Fun fact: the KL divergence of distribution $P [X]$ from distribution $Q [X]$ is convex in the pair $P, Q$ . Writing it out: $D_{K L} (λ P_{1} [X] + (1 - λ) P_{2} [X] | | λ Q_{1} [X] + (1 - λ) Q_{2} [X]) \leq λ D_{K L} (P_{1} [X] | | Q_{1} [X]) + (1 - λ) D_{K} L (P_{2} [X] | | Q_{2} [X])$ with $0 \leq λ \leq 1$ .

This is particularly interesting if we take $P$ and $Q$ to be two different models, and take the indices 1, 2 to be different values of another random variable $Y$ with distribution $P [Y]$ given by $(λ, 1 - λ)$ . In that case, the above inequality becomes:

$D_{K L} (P [X] | | Q [X]) \leq E_{Y} [D_{K L} (P [X | Y] | | Q [X | Y])]$

In English: the divergence between our models of the $X$ -distribution ignoring $Y$ is at least as small as the average divergence between our models of the $X$ -distribution given $Y$ . This is true regardless of what the two models are - any approximation of the observable distribution improves (or gets no worse) when we integrate out a hidden variable, compared to fixing the value of the hidden variable.

Of course, this doesn't say anything about how much the approximation improves.
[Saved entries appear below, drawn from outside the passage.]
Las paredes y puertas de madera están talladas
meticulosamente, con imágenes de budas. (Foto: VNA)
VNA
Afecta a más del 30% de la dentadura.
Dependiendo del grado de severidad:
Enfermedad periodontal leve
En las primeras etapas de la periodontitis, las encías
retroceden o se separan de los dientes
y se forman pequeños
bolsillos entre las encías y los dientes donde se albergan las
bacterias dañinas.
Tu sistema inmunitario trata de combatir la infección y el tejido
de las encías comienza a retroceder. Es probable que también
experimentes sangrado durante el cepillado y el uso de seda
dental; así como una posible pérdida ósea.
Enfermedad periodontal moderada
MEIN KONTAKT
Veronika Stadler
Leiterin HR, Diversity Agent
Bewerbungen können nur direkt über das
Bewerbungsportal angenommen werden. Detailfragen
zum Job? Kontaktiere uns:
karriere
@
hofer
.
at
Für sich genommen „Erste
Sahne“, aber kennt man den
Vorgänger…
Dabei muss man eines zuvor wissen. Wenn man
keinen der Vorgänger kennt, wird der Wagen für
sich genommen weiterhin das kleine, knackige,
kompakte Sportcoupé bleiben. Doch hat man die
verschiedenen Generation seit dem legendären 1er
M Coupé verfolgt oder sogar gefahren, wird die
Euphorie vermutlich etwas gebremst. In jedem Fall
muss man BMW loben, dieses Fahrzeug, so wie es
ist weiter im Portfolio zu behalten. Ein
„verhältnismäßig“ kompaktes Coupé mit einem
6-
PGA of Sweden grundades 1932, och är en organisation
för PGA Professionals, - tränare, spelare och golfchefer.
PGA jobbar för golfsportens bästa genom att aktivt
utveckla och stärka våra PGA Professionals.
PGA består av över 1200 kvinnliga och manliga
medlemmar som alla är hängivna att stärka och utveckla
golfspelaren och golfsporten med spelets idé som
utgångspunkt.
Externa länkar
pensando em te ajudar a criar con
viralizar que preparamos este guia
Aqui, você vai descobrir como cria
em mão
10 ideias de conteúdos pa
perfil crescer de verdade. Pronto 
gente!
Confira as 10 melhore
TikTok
Presumably for bad approximations, the divergence will not converge to anywhere near zero as we integrate more and more hidden variables. And if the hidden variable doesn't actually interact with the observables significantly, then presumably the divergence decrease will be near-zero.

So when would we expect this to matter?

I'd expect it to matter mainly when the observable $X$ consists of multiple variables which are "far apart" in a large model - i.e. there are many hidden variables mediating the interactions between observables. In other words, I'd expect this phenomenon to mainly be relevant to information at a distance. It's a hint that information at a distance, in complex systems, converges to some sort of universal behavior/properties, which is simpler in some sense than the full fine-grained model.